What’s different this time is that the Fed has 100 years of past experience and data upon which to make its policy decisions. Still, given all the economic uncertainties engulfing the globe—from supply-chain disruptions, a continuing COVID-19 lockdown in China, and political unrest from the Ukraine-Russia conflict and a divided electorate in the U.S.—it is far from settled that the Fed will be able to easily engineer a soft landing this cycle.
Interest Rates and Stocks
What effect might the Fed’s raising interest rates have on the stock market? When interest rates rise, investors are paid more to own bonds, which are typically less risky than holding stocks. Over the past 20-year history of rate-climbing cycles, only in one instance was the stock market lower one year later (as measured by the S&P 500). As you can see in Figure 5 below, after the Fed raised rates, the market was up roughly 10%, on average, a year later.

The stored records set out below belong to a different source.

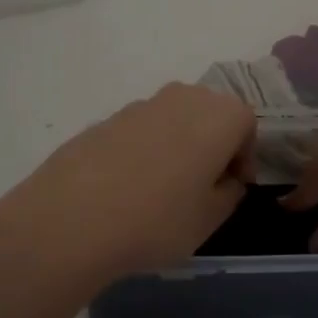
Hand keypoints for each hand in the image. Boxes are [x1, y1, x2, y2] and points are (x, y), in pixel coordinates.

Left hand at [0, 84, 255, 298]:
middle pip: (209, 114)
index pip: (246, 125)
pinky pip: (139, 131)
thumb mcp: (210, 219)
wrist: (71, 219)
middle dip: (212, 145)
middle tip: (202, 187)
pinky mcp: (104, 120)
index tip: (232, 187)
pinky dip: (143, 151)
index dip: (244, 157)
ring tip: (161, 191)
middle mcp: (181, 98)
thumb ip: (229, 193)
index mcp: (218, 115)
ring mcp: (139, 106)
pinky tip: (126, 190)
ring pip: (173, 120)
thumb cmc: (157, 220)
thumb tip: (226, 179)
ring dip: (177, 146)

Figure 5. S&P 500 Performance One Year After the Fed Raised Rates, Since 1994
Sources: Yahoo Finance, Calamos.
While past performance does not guarantee future results, our internal forecasts currently do not suggest that we are heading into recession for the remainder of 2022. But as the world digests high debt levels, inflation pressures, elevated valuations, and less dovish central banks, we anticipate increased bouts of volatility in stock and bond markets.
Modest inflation by itself is not necessarily a bad thing, and higher interest rates could present attractive opportunities for long-term investors to acquire bonds at materially higher yields than we’ve seen in many years. While the Fed’s recent rate hike was long-expected, and future hikes likely to be gradual, no one can predict the reaction of the market. That’s why we advise investors have long-term financial plans that earmark certain funds for the short term, midterm and long term. That way, the money you need in the short term can be placed in asset classes that aren’t as exposed to near-term market risks.